#### PROVIDED INFORMATION

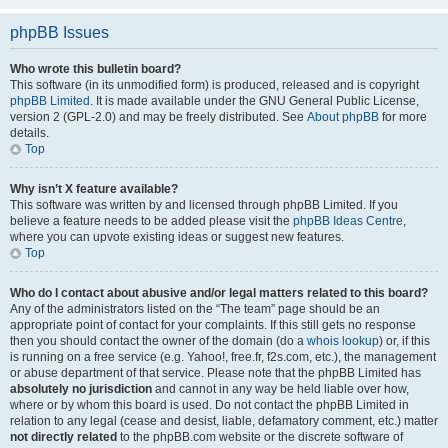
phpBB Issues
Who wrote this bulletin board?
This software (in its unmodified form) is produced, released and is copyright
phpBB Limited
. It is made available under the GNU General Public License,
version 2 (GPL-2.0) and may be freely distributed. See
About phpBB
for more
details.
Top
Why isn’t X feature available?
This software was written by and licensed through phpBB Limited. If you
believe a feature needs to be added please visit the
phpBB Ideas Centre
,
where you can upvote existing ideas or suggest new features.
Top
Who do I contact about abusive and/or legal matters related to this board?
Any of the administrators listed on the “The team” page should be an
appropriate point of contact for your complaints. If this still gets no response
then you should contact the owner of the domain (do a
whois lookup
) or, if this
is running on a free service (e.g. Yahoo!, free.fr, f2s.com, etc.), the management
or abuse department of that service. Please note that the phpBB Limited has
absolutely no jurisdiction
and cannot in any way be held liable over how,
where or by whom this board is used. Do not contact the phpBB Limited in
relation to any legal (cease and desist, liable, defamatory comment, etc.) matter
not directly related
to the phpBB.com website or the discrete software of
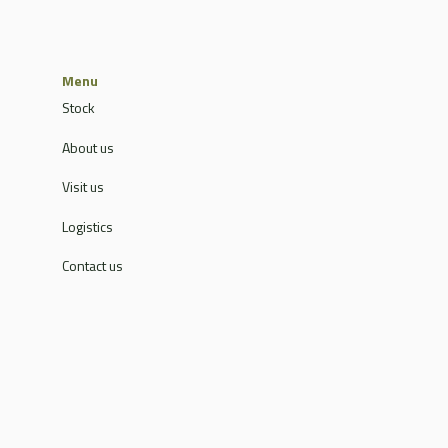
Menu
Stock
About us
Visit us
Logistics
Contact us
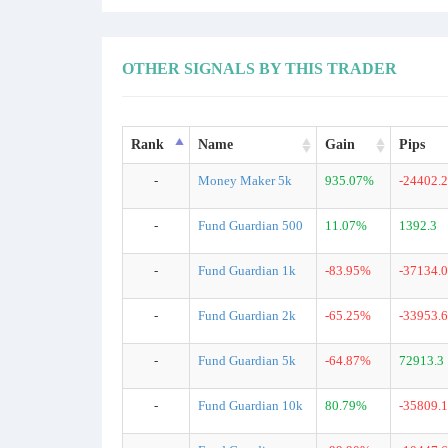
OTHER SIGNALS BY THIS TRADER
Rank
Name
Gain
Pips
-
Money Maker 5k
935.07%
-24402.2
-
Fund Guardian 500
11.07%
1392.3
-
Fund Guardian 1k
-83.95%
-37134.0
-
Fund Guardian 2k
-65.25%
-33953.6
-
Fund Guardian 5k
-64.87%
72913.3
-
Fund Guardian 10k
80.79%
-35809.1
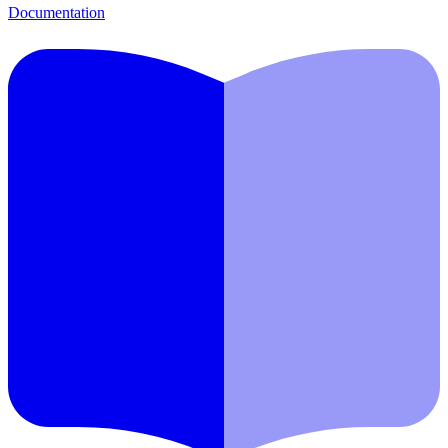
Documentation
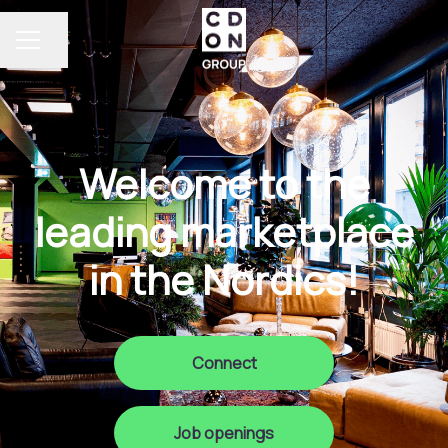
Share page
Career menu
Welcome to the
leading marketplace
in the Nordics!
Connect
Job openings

########
#### PROVIDED INFORMATION

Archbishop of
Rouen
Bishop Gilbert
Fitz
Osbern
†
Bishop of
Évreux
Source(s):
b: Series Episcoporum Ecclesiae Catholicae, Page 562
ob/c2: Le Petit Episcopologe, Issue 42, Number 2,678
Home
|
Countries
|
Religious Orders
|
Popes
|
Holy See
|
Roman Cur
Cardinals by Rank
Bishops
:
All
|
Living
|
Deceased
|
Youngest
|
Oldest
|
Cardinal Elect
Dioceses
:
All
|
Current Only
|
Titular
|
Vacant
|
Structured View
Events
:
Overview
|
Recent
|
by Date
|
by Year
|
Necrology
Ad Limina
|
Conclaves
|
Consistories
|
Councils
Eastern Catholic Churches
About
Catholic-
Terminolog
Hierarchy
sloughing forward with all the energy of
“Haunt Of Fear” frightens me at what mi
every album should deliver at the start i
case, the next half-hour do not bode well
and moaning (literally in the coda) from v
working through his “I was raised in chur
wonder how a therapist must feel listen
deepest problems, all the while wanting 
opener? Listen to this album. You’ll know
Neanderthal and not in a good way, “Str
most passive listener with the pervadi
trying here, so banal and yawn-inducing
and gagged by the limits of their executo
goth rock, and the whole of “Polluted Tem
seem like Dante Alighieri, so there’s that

########
#### PROVIDED INFORMATION

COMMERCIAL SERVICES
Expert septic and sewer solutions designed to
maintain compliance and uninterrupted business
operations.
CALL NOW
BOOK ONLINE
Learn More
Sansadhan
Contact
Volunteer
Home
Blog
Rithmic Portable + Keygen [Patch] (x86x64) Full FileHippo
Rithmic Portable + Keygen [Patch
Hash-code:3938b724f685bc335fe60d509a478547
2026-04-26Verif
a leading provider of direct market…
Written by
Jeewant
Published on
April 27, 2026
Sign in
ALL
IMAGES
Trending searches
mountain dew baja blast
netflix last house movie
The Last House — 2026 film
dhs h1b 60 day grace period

########

__PROBLEM STATEMENT__
Print the lines from the line containing "Documentation" up to and including the line containing "Job openings", leaving out the pictures.

__WRITTEN REPLY__
Documentation
Share page
Career menu
Welcome to the
leading marketplace
in the Nordics!
Connect
Job openings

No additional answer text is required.